• _What is needed_
Print the listing verbatim from its first line through the line containing "text_box … all", including both.

• _Records shown_

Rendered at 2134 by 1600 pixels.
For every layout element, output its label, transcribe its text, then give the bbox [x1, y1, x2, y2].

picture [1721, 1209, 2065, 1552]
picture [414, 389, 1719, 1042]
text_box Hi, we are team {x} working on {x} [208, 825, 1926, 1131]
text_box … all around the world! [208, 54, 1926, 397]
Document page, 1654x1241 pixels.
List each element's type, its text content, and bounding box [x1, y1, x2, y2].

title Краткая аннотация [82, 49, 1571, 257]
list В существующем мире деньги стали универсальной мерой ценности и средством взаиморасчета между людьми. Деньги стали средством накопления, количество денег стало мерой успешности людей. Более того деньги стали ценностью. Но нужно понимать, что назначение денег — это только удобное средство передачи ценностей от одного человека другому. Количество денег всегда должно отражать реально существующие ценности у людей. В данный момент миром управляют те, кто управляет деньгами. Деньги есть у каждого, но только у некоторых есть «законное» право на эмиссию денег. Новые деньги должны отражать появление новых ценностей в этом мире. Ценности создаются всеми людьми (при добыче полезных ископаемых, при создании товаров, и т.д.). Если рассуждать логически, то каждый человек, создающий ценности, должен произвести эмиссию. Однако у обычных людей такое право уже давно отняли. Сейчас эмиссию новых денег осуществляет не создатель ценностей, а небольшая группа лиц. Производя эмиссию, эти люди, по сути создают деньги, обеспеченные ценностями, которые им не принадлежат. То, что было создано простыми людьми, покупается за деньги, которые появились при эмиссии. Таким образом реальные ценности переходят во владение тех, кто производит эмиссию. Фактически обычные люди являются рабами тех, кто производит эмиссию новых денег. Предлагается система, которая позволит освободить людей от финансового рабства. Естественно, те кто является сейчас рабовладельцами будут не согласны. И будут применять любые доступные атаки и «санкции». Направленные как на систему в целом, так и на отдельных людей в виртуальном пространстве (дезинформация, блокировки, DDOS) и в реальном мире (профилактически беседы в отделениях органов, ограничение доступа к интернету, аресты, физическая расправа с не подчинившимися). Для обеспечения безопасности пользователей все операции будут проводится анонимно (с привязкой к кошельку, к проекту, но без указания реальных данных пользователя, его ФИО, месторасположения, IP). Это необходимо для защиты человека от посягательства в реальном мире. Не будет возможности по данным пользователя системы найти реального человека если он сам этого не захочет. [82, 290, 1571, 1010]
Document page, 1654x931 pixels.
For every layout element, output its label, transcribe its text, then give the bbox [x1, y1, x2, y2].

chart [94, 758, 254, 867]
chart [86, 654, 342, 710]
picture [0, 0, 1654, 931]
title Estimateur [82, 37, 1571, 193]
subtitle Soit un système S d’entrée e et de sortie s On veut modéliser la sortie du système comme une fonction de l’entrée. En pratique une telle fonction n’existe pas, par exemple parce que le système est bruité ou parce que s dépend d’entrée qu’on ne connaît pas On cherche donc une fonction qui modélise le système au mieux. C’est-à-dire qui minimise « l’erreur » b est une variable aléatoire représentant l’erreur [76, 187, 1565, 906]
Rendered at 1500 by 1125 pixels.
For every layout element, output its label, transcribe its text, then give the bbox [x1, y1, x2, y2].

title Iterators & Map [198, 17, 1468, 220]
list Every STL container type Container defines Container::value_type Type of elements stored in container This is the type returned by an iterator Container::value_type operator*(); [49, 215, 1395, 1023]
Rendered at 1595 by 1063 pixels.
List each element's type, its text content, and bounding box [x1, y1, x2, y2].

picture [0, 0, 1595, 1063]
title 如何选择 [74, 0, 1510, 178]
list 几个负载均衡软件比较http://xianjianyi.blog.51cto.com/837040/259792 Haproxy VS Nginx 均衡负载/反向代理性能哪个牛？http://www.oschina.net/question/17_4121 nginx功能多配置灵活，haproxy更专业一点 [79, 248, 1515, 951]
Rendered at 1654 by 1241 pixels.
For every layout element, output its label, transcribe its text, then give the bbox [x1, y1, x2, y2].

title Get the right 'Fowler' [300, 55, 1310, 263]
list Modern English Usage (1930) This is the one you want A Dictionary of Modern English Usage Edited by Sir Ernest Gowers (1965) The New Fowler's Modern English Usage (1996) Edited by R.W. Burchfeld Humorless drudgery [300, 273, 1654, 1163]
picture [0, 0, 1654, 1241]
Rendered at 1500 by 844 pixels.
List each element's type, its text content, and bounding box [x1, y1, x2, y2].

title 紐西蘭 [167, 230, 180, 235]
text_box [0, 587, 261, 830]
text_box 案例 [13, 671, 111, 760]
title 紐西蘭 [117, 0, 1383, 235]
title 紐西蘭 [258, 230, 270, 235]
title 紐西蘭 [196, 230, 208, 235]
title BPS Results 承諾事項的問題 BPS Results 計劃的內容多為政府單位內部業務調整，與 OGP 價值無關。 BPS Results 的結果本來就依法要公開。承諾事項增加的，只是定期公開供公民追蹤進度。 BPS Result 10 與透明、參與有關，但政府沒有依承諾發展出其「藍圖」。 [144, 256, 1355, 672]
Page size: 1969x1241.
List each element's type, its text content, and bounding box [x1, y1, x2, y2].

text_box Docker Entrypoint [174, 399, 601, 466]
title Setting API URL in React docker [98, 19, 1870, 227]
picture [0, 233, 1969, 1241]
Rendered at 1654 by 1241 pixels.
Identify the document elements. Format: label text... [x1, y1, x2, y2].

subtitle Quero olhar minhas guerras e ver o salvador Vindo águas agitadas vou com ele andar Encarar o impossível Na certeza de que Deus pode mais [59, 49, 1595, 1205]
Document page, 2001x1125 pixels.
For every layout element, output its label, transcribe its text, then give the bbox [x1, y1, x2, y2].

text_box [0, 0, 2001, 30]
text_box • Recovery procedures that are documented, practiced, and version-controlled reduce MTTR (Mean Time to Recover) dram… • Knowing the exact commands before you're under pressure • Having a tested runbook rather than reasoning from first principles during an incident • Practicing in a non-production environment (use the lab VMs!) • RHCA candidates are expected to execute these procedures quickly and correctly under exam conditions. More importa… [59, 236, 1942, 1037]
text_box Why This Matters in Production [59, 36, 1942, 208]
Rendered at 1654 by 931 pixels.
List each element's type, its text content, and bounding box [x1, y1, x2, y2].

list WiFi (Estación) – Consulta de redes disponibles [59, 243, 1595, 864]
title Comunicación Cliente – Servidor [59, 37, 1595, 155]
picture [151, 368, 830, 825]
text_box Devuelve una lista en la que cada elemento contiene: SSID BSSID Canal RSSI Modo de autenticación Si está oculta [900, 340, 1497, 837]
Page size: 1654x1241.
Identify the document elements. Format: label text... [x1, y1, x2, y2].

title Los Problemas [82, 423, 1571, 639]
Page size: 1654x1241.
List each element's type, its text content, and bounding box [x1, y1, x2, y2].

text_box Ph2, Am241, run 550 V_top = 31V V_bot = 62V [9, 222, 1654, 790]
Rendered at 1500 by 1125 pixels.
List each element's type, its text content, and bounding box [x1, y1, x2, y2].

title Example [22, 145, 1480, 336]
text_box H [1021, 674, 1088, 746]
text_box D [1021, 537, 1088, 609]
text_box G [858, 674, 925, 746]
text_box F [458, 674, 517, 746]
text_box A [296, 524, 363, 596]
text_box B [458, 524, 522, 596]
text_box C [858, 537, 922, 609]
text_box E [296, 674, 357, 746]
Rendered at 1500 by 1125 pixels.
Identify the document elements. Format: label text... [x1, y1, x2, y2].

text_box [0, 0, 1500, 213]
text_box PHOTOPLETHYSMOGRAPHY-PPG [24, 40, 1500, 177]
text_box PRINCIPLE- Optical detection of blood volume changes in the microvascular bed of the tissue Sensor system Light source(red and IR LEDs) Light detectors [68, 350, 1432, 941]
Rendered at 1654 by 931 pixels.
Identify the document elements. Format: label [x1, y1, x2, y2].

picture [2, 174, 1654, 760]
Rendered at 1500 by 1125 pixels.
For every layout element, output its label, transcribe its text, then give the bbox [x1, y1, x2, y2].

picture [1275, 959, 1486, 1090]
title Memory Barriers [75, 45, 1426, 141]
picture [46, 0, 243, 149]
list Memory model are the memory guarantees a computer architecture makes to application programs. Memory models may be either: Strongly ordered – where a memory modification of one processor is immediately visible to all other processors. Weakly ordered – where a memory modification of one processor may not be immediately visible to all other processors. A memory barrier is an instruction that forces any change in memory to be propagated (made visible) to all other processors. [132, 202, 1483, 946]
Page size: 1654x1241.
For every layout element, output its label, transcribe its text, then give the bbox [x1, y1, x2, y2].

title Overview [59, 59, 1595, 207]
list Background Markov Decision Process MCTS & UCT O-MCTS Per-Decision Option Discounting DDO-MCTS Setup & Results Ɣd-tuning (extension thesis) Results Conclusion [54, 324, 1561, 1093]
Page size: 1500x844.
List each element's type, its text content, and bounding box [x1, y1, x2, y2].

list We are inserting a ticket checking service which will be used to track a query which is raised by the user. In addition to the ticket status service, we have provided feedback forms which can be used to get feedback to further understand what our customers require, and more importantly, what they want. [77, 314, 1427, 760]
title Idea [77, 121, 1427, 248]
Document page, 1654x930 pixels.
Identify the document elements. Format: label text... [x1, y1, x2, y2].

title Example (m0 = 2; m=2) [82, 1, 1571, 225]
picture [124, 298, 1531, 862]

• _Answer below_
Rendered at 2134 by 1600 pixels.
For every layout element, output its label, transcribe its text, then give the bbox [x1, y1, x2, y2].

picture [1721, 1209, 2065, 1552]
picture [414, 389, 1719, 1042]
text_box Hi, we are team {x} working on {x} [208, 825, 1926, 1131]
text_box … all around the world! [208, 54, 1926, 397]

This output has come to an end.